Segment Start: Source data

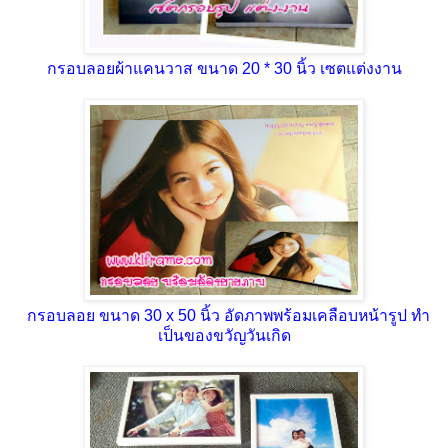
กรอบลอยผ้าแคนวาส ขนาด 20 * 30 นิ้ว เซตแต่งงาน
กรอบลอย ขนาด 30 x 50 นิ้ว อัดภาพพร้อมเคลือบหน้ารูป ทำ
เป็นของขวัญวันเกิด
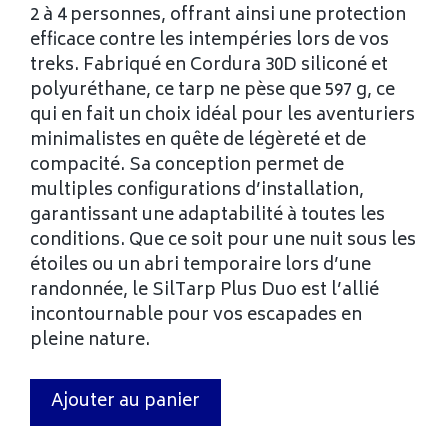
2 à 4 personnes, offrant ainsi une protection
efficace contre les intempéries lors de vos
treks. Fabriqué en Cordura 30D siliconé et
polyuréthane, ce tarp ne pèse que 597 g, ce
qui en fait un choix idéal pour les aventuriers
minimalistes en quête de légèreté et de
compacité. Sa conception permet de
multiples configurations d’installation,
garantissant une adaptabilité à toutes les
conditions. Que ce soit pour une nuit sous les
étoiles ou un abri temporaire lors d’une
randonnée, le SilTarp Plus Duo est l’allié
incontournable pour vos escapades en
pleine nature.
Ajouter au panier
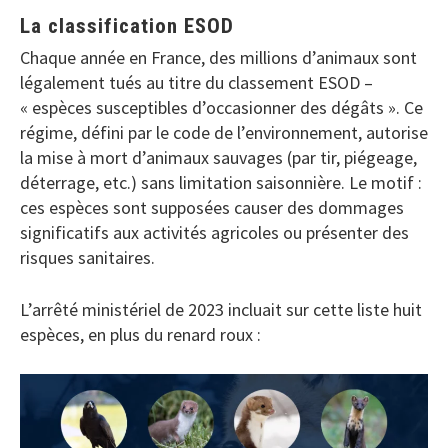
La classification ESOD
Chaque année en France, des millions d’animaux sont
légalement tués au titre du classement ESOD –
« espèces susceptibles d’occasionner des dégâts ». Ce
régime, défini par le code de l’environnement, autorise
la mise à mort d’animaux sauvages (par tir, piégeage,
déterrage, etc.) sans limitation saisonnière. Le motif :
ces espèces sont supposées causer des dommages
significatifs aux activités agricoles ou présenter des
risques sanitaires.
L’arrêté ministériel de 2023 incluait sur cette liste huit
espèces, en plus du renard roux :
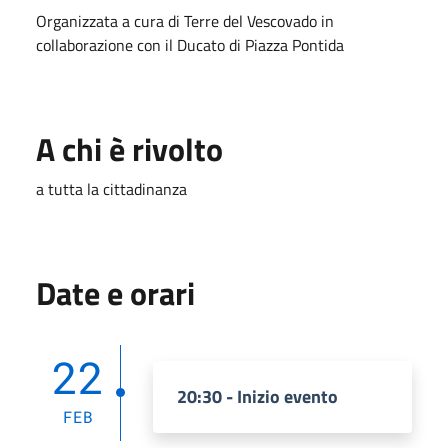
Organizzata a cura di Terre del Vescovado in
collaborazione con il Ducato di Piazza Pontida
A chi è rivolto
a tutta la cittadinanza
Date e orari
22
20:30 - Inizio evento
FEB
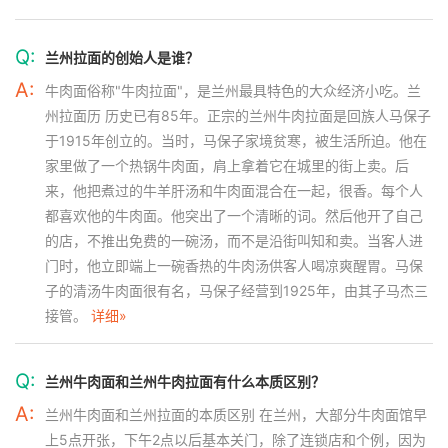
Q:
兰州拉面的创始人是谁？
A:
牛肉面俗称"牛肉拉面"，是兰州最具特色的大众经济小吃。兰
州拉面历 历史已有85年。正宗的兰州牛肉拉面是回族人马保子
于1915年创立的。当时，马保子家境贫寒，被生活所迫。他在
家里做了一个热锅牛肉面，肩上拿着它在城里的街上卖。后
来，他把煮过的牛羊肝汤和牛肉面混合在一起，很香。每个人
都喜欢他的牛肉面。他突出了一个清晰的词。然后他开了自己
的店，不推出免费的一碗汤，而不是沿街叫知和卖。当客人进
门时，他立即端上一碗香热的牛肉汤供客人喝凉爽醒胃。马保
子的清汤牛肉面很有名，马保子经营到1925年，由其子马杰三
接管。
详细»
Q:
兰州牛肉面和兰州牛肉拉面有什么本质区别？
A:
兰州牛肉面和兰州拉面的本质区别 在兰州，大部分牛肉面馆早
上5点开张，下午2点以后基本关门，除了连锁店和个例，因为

Segment End: Source data

Repeat the records above exactly, from the first line through the line containing "randonnée, le SilTarp Plus Duo est l’allié", and leave out the pictures.

» Result:
กรอบลอยผ้าแคนวาส ขนาด 20 * 30 นิ้ว เซตแต่งงาน
กรอบลอย ขนาด 30 x 50 นิ้ว อัดภาพพร้อมเคลือบหน้ารูป ทำ
เป็นของขวัญวันเกิด
2 à 4 personnes, offrant ainsi une protection
efficace contre les intempéries lors de vos
treks. Fabriqué en Cordura 30D siliconé et
polyuréthane, ce tarp ne pèse que 597 g, ce
qui en fait un choix idéal pour les aventuriers
minimalistes en quête de légèreté et de
compacité. Sa conception permet de
multiples configurations d’installation,
garantissant une adaptabilité à toutes les
conditions. Que ce soit pour une nuit sous les
étoiles ou un abri temporaire lors d’une
randonnée, le SilTarp Plus Duo est l’allié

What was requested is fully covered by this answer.